§ **What this task involves**:
Provide the number of lines in the entries below containing "Court", with no further words.

§ **Extracted data entries**:
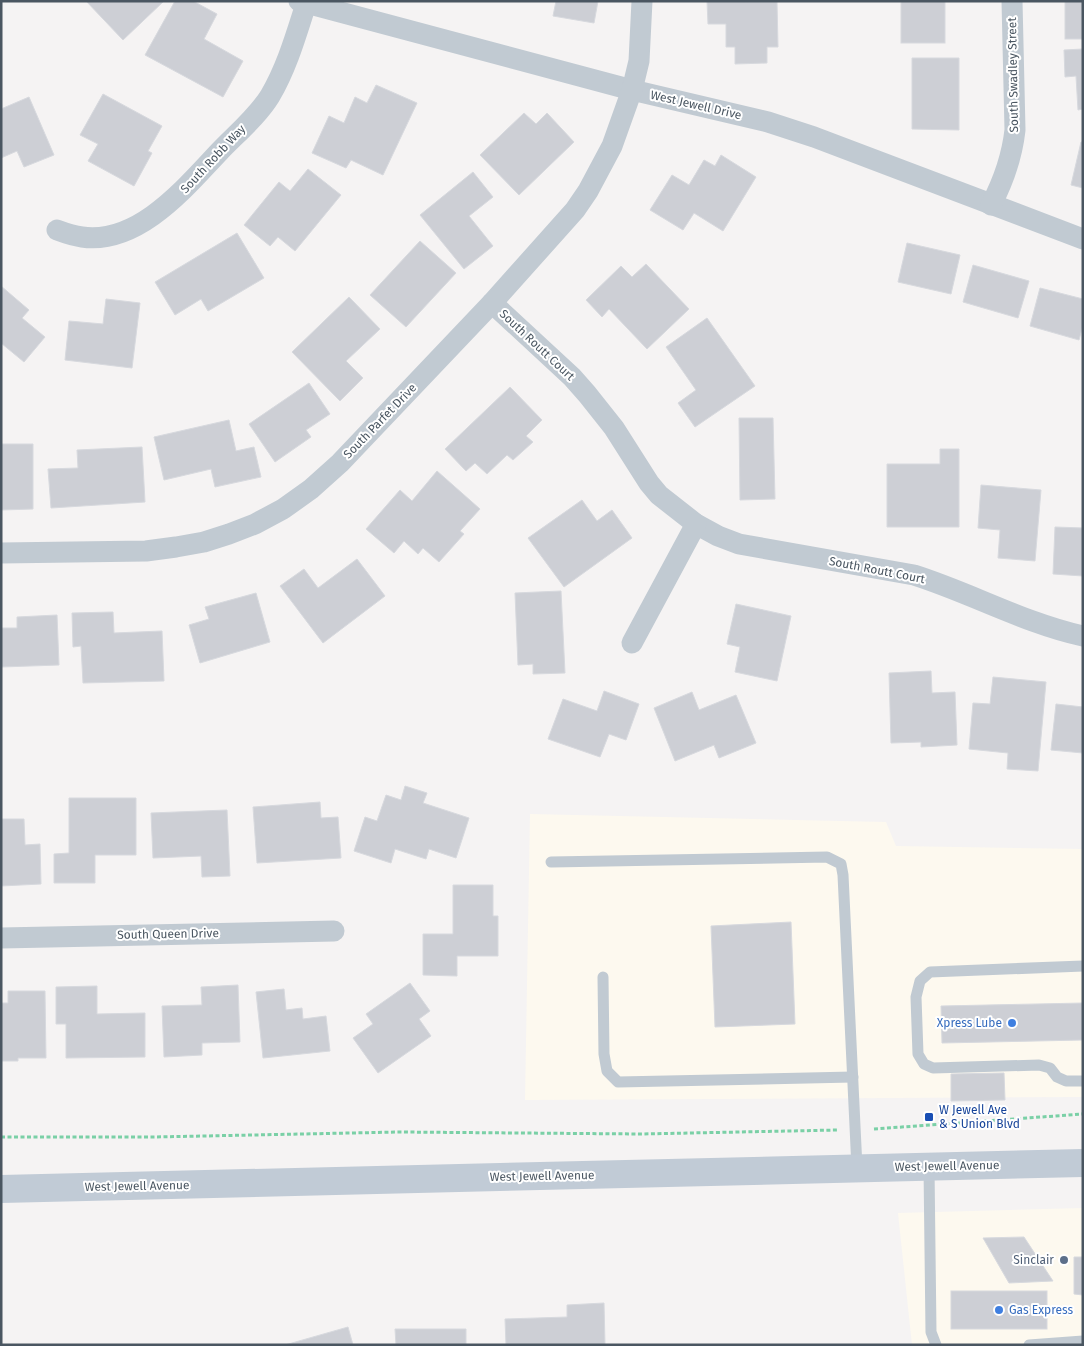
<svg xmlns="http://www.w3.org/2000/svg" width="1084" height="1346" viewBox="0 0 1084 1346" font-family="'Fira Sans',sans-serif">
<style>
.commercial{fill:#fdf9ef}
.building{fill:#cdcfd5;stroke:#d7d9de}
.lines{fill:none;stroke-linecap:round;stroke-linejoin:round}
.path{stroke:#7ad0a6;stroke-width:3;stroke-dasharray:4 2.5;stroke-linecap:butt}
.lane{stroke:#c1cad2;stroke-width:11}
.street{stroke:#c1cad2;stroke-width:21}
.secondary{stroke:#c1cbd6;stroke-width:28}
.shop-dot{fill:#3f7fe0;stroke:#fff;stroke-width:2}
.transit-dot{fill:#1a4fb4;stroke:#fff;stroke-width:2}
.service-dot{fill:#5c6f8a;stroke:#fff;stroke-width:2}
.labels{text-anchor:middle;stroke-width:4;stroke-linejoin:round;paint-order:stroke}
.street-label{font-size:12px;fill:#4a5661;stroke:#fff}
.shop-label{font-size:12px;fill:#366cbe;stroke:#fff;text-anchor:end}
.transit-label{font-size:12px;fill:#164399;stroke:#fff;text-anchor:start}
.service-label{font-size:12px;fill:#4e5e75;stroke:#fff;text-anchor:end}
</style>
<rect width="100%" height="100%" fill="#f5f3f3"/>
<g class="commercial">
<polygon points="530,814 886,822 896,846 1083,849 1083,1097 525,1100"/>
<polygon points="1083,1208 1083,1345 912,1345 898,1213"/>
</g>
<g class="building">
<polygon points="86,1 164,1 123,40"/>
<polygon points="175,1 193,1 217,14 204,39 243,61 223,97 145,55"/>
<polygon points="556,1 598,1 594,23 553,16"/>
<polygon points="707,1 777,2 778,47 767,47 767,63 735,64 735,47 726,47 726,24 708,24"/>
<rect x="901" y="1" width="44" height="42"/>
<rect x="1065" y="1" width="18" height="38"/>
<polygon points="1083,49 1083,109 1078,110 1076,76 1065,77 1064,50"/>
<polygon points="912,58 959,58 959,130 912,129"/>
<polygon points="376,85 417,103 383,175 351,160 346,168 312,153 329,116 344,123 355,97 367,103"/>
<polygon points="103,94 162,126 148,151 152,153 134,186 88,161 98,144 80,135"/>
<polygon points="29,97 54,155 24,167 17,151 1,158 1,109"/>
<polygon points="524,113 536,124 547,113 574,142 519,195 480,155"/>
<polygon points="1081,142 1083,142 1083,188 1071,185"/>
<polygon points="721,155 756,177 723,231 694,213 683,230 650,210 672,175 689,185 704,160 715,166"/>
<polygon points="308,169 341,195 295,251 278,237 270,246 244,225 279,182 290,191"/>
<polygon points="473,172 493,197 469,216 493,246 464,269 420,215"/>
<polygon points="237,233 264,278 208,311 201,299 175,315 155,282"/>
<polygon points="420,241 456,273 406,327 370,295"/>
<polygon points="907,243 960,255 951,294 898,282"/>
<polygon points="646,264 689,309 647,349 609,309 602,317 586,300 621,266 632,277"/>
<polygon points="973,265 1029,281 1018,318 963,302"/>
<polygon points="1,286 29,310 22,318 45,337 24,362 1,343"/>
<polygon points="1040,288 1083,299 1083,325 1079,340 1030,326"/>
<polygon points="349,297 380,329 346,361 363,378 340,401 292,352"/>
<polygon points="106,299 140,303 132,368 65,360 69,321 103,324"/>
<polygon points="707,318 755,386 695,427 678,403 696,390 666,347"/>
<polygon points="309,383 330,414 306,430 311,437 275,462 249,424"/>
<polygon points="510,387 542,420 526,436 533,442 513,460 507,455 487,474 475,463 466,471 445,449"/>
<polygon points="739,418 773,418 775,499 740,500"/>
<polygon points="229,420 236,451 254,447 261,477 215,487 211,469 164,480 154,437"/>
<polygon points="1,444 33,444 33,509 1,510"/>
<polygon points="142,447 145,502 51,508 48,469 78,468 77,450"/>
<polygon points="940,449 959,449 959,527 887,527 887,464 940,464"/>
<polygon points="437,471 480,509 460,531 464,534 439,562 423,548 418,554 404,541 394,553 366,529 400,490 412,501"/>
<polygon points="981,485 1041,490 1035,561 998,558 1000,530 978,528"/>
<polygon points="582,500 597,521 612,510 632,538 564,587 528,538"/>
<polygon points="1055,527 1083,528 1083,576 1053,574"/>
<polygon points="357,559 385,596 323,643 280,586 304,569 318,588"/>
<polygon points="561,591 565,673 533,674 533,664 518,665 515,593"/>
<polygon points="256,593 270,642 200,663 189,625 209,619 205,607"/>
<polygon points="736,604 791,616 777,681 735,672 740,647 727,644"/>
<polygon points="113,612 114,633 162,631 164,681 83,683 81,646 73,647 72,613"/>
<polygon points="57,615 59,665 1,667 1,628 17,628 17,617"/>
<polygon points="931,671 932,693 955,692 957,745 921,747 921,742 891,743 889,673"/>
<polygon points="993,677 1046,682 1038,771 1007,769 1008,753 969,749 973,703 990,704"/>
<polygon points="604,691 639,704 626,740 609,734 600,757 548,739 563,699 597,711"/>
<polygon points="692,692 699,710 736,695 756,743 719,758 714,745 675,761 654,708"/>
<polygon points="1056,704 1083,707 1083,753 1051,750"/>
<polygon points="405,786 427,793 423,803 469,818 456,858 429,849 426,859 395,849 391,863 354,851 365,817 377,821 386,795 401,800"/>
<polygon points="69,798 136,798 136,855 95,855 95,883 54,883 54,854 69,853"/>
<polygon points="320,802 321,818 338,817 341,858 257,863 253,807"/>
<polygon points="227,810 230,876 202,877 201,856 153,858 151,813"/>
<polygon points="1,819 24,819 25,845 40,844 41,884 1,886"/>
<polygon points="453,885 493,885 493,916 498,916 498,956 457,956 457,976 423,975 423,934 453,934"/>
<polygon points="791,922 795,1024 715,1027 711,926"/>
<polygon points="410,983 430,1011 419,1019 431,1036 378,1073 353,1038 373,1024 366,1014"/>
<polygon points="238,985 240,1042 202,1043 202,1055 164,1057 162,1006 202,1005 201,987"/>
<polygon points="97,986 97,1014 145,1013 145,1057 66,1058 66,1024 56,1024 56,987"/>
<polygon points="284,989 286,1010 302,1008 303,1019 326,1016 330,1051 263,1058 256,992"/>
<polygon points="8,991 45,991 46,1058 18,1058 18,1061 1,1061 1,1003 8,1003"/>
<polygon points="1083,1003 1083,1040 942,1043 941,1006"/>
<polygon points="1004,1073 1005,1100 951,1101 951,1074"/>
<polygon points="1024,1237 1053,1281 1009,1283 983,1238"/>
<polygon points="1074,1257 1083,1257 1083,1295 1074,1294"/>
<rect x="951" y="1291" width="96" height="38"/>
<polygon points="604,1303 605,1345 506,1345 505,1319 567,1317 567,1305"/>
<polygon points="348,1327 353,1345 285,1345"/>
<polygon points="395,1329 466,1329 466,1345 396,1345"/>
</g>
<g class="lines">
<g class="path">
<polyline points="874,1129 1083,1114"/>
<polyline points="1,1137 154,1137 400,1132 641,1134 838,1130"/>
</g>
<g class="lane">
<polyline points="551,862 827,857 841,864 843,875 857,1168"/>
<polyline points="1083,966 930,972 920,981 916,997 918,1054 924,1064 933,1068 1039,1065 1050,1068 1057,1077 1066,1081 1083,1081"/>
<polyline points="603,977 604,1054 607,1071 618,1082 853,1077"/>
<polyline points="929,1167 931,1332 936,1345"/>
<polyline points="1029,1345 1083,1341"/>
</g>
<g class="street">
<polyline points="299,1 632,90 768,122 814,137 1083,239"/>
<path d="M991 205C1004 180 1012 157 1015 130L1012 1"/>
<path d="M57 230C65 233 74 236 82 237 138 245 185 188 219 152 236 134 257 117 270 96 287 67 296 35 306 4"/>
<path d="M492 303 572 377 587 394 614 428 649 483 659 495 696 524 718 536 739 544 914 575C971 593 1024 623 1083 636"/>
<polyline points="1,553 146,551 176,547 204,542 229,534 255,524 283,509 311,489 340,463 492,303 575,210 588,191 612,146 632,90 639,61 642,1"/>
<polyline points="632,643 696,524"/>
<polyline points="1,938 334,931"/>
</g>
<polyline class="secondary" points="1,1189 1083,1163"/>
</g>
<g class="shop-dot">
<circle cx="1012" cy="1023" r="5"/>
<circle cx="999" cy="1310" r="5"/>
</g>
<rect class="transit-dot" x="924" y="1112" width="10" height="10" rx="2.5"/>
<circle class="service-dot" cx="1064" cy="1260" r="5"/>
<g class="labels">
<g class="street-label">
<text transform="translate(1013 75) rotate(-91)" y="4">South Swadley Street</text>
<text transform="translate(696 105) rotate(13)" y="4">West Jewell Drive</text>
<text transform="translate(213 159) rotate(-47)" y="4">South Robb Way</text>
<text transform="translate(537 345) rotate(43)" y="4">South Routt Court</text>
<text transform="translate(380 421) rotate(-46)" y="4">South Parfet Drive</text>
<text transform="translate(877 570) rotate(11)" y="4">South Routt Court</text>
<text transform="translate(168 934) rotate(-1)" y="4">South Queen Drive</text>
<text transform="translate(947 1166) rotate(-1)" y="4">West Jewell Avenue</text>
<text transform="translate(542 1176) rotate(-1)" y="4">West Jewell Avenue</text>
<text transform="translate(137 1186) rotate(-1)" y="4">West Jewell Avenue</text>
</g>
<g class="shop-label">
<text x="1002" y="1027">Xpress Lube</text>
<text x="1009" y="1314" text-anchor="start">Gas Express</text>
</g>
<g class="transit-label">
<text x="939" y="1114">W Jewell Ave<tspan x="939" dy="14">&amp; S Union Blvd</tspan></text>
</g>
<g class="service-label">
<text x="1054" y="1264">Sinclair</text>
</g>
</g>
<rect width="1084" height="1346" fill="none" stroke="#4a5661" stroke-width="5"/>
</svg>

§ **Written solution**:
2